March 7, 2011

When another child you not know dies.

March 5, 2011
Saturday

I had a really good week at school, followed by crying myself to sleep on Thursday. I tend to obsess on one idea for a while, and get sad about it, before moving on to another sad thought.
Seeing a friend of Lev's who had grown taller, seeing Lev's shoes, etc. This week, it is the fact that Jaal doesn't have a brother. I've cried about it on and off for a few days now.
Sometimes I think that I can't understand Lev's death in its entirety, so I absorb little parts again and again.
Jaal doesn't have a brother, why? Is it really true? What does it mean? What will it mean for him later? When in your life do you need your brother? Does it make Lev's life more or less meaningful? How is having a brother who dies different than being an only child. What is the purpose of life, of family? How can we feel so empty?
I may ask myself these questions, but it's mainly just sadness. I feel like I had given Jaal this wonderful gift of Lev, and now that has been taken away from us all.

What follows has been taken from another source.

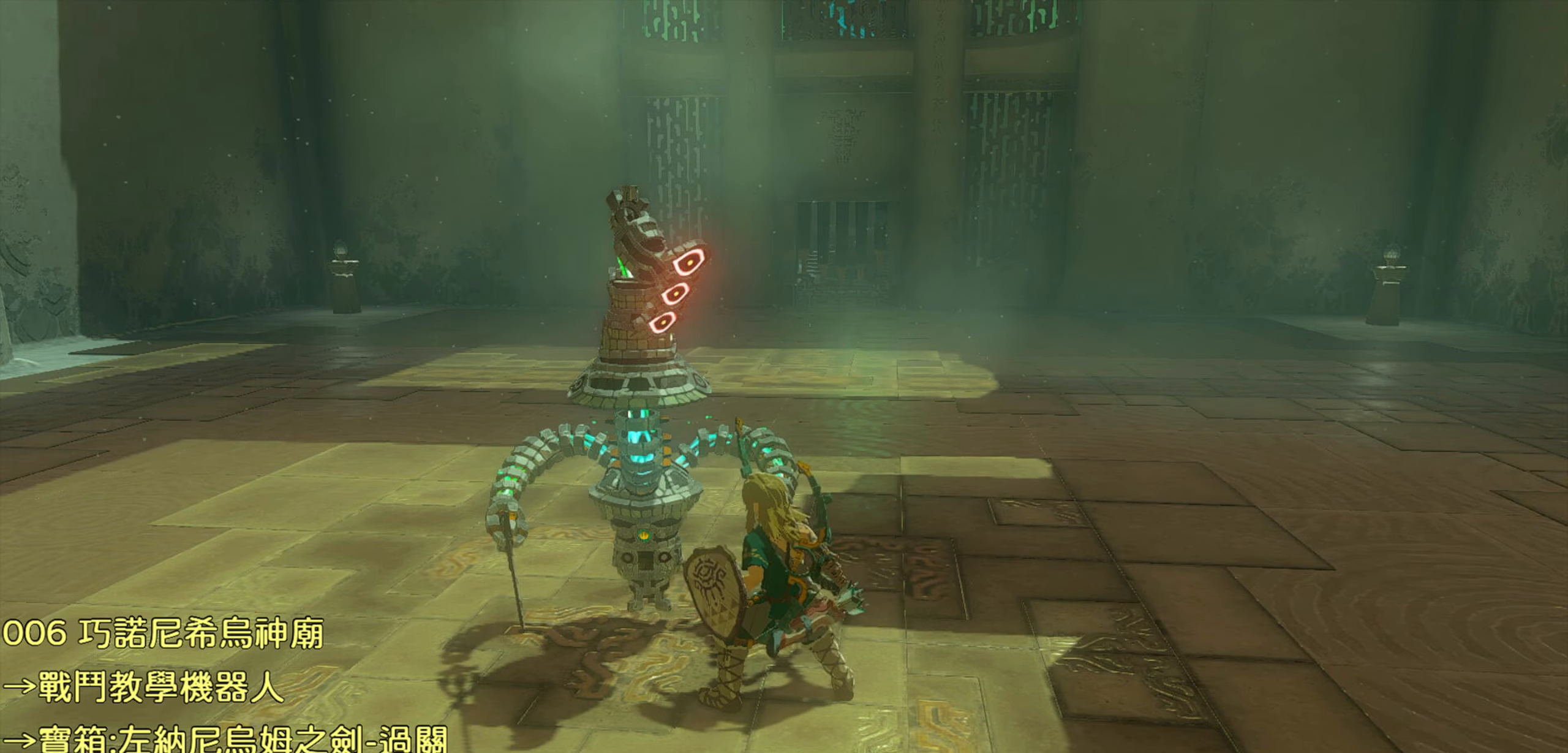
{"buttons": ["L2"], "left_stick": "center", "right_stick": "center", "events": [[66, "right_stick", "down-left"], [233, "L2", "down"], [316, "right_stick", "left"], [450, "right_stick", "center"]]}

So, I have been sad, as usual, but still had a nice time dancing at Tony's gig, hanging with friends on Friday night.
I awaken to a call from a teacher at my school who is calling to say that her eighteen year old step-son was killed by a car last night. She did not know who else to call, after being up all night.
As if I am some sort of expert now. I know all the things that you can say that don't help. Yet, I am left with nothing to say that might help. We cried on the phone together and I told her and her husband about the local grief group for parents who lost a child. I know that there is nothing I can do.

I bought a yellow rose for the boy who died. I look at the rose and feel sorry for myself and for them.

It smells faintly of a rose, as Lev's shirts smell faintly of him and old laundry.